A ação militar dos Estados Unidos contra a Venezuela, realizada na madrugada do último sábado (3), abriu um debate internacional que ultrapassa o campo político e chega ao esporte. Bombardeios em Caracas resultaram na captura do presidente Nicolás Maduro e da primeira-dama, Cilia Flores, em um episódio que levanta questionamentos sobre a aplicação do Estatuto da FIFA em pleno ano de Copa do Mundo.

O documento da entidade máxima do futebol condena práticas que violem direitos humanos reconhecidos internacionalmente e prevê punições como suspensões, restrições e até mudanças de sede em situações consideradas excepcionais. Foi com base nesses princípios que FIFA e UEFA decidiram afastar clubes e seleções da Rússia de competições internacionais após a invasão da Ucrânia, em fevereiro de 2022.

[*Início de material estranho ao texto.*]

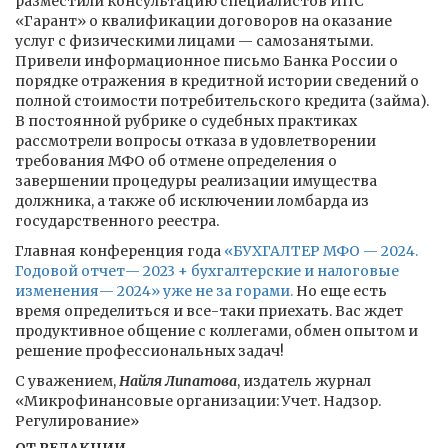
разместили консультацию специалистов ИПС
«Гарант» о квалификации договоров на оказание
услуг с физическими лицами — самозанятыми.
Привели информационное письмо Банка России о
порядке отражения в кредитной истории сведений о
полной стоимости потребительского кредита (займа).
В постоянной рубрике о судебных практиках
рассмотрели вопросы отказа в удовлетворении
требования МФО об отмене определения о
завершении процедуры реализации имущества
должника, а также об исключении ломбарда из
государственного реестра.
Главная конференция года
«БУХГАЛТЕР МФО — 2024.
Годовой отчет— 2023 + бухгалтерские и налоговые
изменения— 2024» уже не за горами.
Но еще есть
время определиться и все-таки приехать. Вас ждет
продуктивное общение с коллегами, обмен опытом и
решение профессиональных задач!
С уважением,
Найля Липатова
, издатель журнал
«Микрофинансовые организации: Учет. Надзор.
Регулирование»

Com a Copa do Mundo marcada para ocorrer nos Estados Unidos, México e Canadá, o episódio reacende dúvidas sobre a coerência e a universalidade da aplicação das regras da FIFA. Especialistas apontam que, diante de ações militares envolvendo países-sede, a entidade é pressionada a demonstrar se seus estatutos valem igualmente para todas as nações.

O debate ganha ainda mais peso diante da relação próxima entre Gianni Infantino, presidente da FIFA, e o presidente dos Estados Unidos, Donald Trump, que recentemente recebeu o Prêmio FIFA da Paz. Até o momento, a FIFA não se pronunciou oficialmente sobre os acontecimentos.